• **Goal**: Set out the material below as a numbered list, beginning at its first line and stopping after the line that contains "Here are the". Leave out any blank lines.

[Records of labeled regions]
-- -- --

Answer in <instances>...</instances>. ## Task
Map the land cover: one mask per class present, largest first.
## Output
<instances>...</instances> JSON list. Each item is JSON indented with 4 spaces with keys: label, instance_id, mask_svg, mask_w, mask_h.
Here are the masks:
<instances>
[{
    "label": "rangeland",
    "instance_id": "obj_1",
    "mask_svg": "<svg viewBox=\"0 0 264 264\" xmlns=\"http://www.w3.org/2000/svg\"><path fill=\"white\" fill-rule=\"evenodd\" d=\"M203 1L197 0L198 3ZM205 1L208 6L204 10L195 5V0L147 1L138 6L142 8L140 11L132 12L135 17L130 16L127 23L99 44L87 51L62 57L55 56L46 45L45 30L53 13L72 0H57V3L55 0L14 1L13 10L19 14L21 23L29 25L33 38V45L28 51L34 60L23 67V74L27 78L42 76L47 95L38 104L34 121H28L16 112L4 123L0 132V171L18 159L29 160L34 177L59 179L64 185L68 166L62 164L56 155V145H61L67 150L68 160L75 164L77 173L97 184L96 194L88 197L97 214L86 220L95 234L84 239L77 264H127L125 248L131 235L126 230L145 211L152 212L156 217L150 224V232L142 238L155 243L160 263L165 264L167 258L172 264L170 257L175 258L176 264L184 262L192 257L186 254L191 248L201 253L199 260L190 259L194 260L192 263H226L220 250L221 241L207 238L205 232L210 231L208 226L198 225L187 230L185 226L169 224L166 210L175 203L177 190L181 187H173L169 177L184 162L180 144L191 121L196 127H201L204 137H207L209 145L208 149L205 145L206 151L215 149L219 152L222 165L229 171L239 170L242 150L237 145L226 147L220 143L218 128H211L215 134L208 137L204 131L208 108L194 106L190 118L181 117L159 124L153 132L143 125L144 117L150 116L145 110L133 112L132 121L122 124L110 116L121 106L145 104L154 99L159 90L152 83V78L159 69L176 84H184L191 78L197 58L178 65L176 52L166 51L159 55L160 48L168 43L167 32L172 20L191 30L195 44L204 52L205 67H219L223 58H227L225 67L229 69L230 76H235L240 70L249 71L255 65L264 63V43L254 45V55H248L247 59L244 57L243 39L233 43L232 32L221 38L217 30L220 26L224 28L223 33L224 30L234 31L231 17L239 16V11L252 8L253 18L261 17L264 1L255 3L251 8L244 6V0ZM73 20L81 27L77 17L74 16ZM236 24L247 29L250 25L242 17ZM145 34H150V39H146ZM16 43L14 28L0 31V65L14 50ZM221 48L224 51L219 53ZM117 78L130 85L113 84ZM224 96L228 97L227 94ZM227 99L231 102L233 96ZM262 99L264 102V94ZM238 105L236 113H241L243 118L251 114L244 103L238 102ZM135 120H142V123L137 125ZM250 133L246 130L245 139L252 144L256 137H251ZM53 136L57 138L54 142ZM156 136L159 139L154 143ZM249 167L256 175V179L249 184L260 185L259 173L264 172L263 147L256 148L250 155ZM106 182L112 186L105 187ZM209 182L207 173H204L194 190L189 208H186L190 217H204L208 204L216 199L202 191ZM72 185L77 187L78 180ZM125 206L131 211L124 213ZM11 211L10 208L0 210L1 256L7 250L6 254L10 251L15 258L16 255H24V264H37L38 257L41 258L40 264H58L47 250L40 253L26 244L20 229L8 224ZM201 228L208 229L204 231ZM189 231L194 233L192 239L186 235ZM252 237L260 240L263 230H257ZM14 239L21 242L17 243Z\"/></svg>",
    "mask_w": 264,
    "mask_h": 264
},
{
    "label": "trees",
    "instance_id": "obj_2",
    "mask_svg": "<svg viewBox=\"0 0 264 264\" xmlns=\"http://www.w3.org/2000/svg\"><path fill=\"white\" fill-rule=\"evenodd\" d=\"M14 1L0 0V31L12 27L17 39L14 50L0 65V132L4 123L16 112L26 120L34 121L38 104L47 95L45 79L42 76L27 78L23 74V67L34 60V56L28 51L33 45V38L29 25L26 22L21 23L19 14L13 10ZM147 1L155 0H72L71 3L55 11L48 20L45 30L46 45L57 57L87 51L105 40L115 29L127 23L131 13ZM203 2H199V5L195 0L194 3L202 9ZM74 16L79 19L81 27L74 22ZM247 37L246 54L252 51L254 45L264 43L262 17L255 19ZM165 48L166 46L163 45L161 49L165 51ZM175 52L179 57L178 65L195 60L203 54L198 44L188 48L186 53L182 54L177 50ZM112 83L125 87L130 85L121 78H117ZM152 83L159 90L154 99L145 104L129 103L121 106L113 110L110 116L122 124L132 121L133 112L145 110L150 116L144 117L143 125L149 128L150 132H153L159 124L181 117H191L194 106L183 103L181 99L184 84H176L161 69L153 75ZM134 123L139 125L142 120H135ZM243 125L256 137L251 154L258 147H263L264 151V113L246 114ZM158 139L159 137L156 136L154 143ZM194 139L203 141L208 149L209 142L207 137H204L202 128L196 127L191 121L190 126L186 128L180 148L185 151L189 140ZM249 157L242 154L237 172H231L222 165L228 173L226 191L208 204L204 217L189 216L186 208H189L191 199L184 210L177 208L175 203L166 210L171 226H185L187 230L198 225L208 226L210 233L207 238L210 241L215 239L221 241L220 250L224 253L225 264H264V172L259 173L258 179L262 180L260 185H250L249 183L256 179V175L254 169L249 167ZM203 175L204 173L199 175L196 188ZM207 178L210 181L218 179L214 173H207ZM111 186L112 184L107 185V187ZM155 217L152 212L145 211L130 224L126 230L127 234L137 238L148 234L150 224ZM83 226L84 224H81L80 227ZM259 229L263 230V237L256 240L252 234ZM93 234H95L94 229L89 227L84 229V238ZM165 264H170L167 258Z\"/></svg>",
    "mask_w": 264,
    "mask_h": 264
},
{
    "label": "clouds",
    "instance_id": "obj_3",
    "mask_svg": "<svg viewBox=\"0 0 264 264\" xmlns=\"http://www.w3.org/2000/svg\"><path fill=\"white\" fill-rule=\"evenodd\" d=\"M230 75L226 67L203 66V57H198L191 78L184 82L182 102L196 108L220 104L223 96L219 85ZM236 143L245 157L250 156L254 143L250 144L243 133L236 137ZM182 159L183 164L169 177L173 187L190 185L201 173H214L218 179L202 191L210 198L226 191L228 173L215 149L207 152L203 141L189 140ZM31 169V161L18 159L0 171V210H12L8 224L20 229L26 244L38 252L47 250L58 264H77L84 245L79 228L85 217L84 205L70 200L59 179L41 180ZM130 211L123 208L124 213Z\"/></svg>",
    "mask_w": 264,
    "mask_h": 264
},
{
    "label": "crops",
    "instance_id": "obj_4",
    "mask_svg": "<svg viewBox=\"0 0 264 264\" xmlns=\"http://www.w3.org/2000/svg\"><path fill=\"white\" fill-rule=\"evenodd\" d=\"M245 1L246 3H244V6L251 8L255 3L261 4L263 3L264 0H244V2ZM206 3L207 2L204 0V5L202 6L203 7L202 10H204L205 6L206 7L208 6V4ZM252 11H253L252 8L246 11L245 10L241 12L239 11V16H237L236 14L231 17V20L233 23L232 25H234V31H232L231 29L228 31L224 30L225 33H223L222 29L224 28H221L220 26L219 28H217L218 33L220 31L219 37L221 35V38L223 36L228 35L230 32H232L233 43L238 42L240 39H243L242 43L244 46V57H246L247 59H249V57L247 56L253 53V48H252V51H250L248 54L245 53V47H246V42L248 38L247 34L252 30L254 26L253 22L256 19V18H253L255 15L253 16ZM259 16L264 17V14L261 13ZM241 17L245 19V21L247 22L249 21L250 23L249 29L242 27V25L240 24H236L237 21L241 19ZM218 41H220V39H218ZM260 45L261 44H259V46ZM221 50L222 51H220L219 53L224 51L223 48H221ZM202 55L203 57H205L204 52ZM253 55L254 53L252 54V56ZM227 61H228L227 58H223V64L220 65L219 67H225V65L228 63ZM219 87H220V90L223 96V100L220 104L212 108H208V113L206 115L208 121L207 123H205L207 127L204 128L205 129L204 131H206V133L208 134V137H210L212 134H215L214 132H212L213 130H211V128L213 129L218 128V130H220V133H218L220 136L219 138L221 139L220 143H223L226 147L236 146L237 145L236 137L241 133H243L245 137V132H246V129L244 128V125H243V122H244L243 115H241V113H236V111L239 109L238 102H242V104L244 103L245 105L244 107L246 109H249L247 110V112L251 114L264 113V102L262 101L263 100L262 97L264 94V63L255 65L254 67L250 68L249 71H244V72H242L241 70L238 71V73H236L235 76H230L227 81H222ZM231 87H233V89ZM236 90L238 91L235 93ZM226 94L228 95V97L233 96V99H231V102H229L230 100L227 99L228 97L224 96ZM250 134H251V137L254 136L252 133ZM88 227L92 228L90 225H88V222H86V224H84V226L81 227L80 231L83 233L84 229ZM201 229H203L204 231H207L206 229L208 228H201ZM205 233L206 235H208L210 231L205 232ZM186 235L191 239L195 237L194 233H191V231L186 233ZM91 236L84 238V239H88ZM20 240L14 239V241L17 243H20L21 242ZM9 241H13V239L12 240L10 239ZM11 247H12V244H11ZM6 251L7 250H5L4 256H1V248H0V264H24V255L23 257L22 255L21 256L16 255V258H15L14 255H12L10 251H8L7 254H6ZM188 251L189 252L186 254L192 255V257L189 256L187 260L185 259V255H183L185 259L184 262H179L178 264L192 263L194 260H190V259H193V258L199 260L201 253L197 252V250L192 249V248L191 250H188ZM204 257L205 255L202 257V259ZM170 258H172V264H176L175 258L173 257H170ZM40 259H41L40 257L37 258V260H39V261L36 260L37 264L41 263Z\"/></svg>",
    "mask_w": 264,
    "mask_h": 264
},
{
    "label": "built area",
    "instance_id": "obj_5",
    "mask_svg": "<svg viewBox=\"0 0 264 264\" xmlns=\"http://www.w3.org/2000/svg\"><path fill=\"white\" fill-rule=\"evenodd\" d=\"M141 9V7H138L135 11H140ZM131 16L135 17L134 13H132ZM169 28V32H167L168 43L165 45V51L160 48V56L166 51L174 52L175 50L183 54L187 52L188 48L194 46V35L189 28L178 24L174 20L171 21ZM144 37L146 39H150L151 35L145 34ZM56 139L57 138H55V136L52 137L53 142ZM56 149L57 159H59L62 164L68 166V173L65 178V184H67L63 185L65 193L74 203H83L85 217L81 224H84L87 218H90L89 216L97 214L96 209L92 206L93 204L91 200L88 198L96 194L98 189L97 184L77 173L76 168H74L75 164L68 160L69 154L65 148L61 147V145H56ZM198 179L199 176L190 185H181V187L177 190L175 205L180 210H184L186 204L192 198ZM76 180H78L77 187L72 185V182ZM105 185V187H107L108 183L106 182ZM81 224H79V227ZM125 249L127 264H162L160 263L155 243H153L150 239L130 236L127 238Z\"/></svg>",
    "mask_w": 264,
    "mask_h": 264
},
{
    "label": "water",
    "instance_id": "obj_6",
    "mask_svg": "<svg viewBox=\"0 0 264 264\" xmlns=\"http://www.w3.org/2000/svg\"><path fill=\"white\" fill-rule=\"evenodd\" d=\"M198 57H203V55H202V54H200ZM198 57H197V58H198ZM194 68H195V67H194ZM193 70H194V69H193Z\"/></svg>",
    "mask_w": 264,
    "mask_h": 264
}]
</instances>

-- -- --

• **Full output**:
1. Answer in <instances>...</instances>. ## Task
2. Map the land cover: one mask per class present, largest first.
3. ## Output
4. <instances>...</instances> JSON list. Each item is JSON indented with 4 spaces with keys: label, instance_id, mask_svg, mask_w, mask_h.
5. Here are the masks:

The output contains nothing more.